From the US Dept. of Education, brought to my attention by TZ:
Responses from students who indicated they had experienced one of the listed behaviors were analyzed using descriptive statistics and frequencies. This analysis (Shakeshaft, 2003) indicates that 9.6 percent of all students in grades 8 to 11 report contact and/or noncontact educator sexual misconduct that was unwanted. 8.7 percent report only noncontact sexual misconduct and 6.7 percent experienced only contact misconduct…. Of students who experienced any kind of sexual misconduct in schools, 21 percent were targets of educators, while the remaining 79 percent were targets of other students.

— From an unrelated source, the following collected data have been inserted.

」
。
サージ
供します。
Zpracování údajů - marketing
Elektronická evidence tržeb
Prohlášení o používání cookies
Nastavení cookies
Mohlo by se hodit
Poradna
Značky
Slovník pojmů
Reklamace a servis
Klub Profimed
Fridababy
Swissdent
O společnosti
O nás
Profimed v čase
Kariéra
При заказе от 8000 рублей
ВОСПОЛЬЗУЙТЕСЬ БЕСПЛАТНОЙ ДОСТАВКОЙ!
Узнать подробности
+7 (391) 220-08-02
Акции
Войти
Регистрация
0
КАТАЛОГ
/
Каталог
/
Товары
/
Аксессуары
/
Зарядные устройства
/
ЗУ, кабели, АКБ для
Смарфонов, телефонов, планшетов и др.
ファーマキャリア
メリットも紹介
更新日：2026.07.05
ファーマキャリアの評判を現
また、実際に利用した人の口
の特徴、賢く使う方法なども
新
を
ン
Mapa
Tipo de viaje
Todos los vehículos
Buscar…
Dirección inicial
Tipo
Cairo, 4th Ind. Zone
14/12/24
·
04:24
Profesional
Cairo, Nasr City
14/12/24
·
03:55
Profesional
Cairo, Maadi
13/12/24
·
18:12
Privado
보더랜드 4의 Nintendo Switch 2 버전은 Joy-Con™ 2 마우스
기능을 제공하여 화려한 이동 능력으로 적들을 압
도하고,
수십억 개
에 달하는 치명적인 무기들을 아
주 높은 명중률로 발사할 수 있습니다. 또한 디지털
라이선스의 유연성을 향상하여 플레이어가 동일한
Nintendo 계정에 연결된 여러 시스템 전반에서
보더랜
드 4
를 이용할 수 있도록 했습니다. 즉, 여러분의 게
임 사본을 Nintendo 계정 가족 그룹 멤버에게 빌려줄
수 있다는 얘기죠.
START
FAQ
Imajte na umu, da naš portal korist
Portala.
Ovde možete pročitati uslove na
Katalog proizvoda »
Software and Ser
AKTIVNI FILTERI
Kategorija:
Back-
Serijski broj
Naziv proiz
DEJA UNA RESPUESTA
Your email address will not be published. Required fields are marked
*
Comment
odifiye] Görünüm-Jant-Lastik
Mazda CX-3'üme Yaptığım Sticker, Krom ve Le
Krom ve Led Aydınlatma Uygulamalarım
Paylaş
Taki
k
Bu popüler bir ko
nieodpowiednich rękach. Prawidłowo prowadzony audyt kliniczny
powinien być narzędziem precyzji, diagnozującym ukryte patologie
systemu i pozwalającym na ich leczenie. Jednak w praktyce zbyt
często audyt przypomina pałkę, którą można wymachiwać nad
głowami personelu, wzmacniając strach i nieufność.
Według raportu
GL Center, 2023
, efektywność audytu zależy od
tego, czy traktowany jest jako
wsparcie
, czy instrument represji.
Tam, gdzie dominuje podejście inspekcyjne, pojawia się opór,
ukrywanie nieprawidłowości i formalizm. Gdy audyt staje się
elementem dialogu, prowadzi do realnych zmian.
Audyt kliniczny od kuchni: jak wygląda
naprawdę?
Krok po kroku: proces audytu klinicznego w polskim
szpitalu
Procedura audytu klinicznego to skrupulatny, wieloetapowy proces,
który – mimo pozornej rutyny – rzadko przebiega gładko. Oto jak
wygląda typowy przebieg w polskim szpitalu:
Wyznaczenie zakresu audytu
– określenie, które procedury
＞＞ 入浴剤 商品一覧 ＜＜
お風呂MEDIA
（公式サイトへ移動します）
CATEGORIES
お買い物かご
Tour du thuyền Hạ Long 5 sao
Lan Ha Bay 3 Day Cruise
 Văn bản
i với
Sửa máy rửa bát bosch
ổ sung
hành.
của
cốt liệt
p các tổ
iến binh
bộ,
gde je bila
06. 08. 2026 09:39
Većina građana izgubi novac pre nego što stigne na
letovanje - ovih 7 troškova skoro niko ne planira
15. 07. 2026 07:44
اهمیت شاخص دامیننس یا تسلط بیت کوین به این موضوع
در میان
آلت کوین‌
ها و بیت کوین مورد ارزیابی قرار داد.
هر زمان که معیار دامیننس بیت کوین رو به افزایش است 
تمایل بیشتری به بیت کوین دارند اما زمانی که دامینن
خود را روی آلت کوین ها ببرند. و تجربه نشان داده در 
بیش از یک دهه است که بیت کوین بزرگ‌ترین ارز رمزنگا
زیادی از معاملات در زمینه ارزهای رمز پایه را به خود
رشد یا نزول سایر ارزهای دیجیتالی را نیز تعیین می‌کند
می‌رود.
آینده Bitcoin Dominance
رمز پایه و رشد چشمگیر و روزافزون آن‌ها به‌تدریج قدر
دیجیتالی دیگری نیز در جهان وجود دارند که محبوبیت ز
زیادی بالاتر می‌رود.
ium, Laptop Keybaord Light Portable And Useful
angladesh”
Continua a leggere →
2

So, think for a moment about how much unwanted ass-grabbing and whatnot was going on around you at your high school. Now figure a quarter of that was also happening a little less publicly thanks to the teachers, principals and coaches around you. Strangely, male students are nearly as likely to be targeted as female students, although male educators do most of the abusing. This proclivity of public school teachers for homosexual abuse is supported by the fact that 4 of the 22 school employees exposed in a recent Detroit article were men attacking boys.
Another interesting tidbit is the fact that the younger the abused child is, the more likely the abuser is to be an award-winning teacher considered to be one of the best ones in the school. This shouldn’t be that surprising, as it’s only logical to expect pedophiles to go where the kids are. I’ve always had a certain skepticism about any man who voluntarily spends a inordinate amount of time with children; most dads consider four straight hours with their own kids to be an overdose. Especially all those youth pastors with mustaches….
I coach little kids soccer myself, so one could argue that I belong on the sketchy list too, but in my defense, I don’t even pretend to be interested in the kids. They are simply my little pawns on the big green chess board… I teach them the skills and tactics they need to succeed on the field, nothing more. The parents appeared to be stunned at the first big tournament I coached, when we had a break for 90 minutes and I simply told them where to bring the kids for the next game, then walked away for the duration. Hey, they were all right there and I’m a coach, not a babysitter.
I’m pretty sure they would have demanded my dismissal by the club had we not shocked everyone by winning the tournament, in the finals beating a team that had stomped us 14-0 only three months before. You want the Phil Jackson of kiddy soccer, you’re going to put up with some idiosyncracies. Minus, of course, the mustache.
Finally, I should note that 6 of the 14 teachers convicted in that Detroit report are still certified to teach in the Detroit public schools. Socialization is important, after all!